*** Opening of Data for processing ***

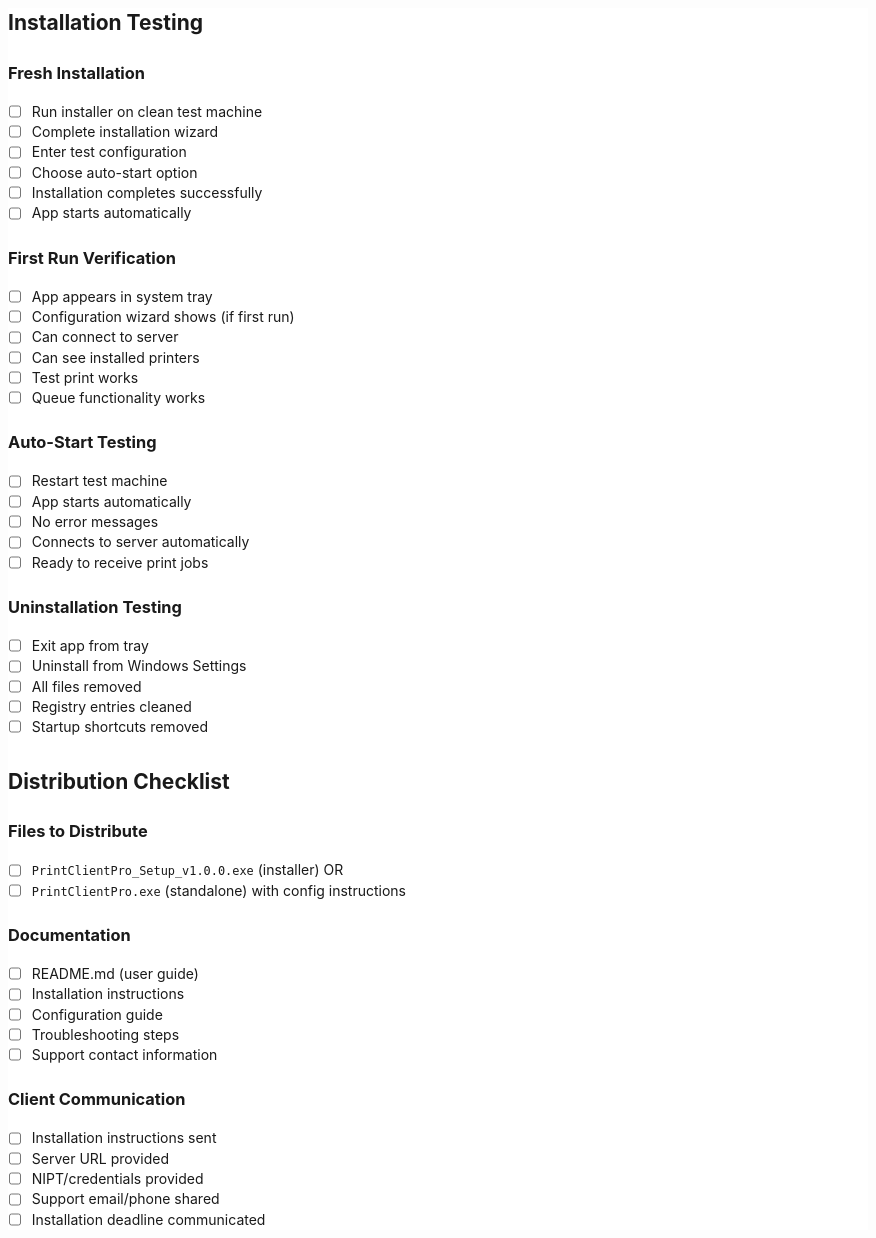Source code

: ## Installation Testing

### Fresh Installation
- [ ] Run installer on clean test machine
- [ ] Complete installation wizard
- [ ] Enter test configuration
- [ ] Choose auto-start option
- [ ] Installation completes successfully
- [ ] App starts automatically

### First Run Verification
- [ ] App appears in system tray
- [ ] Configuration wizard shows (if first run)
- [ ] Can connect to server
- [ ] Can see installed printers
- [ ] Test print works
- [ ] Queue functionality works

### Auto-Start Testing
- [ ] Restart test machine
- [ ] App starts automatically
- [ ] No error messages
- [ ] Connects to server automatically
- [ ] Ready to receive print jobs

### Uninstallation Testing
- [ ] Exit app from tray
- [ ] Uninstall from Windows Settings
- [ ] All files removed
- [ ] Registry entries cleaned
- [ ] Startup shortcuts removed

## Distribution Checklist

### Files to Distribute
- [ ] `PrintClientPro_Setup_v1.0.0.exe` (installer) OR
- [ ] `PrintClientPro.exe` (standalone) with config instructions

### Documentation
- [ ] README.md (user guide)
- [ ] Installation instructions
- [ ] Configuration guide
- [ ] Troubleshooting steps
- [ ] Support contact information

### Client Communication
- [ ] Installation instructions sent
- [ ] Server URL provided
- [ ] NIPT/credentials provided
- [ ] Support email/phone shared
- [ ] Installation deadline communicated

*** Close of Data for processing ***

Nothing in the records should be changed in the copy, but the pictures must be left out.

Source code

: ## Installation Testing

### Fresh Installation
- [ ] Run installer on clean test machine
- [ ] Complete installation wizard
- [ ] Enter test configuration
- [ ] Choose auto-start option
- [ ] Installation completes successfully
- [ ] App starts automatically

### First Run Verification
- [ ] App appears in system tray
- [ ] Configuration wizard shows (if first run)
- [ ] Can connect to server
- [ ] Can see installed printers
- [ ] Test print works
- [ ] Queue functionality works

### Auto-Start Testing
- [ ] Restart test machine
- [ ] App starts automatically
- [ ] No error messages
- [ ] Connects to server automatically
- [ ] Ready to receive print jobs

### Uninstallation Testing
- [ ] Exit app from tray
- [ ] Uninstall from Windows Settings
- [ ] All files removed
- [ ] Registry entries cleaned
- [ ] Startup shortcuts removed

## Distribution Checklist

### Files to Distribute
- [ ] `PrintClientPro_Setup_v1.0.0.exe` (installer) OR
- [ ] `PrintClientPro.exe` (standalone) with config instructions

### Documentation
- [ ] README.md (user guide)
- [ ] Installation instructions
- [ ] Configuration guide
- [ ] Troubleshooting steps
- [ ] Support contact information

### Client Communication
- [ ] Installation instructions sent
- [ ] Server URL provided
- [ ] NIPT/credentials provided
- [ ] Support email/phone shared
- [ ] Installation deadline communicated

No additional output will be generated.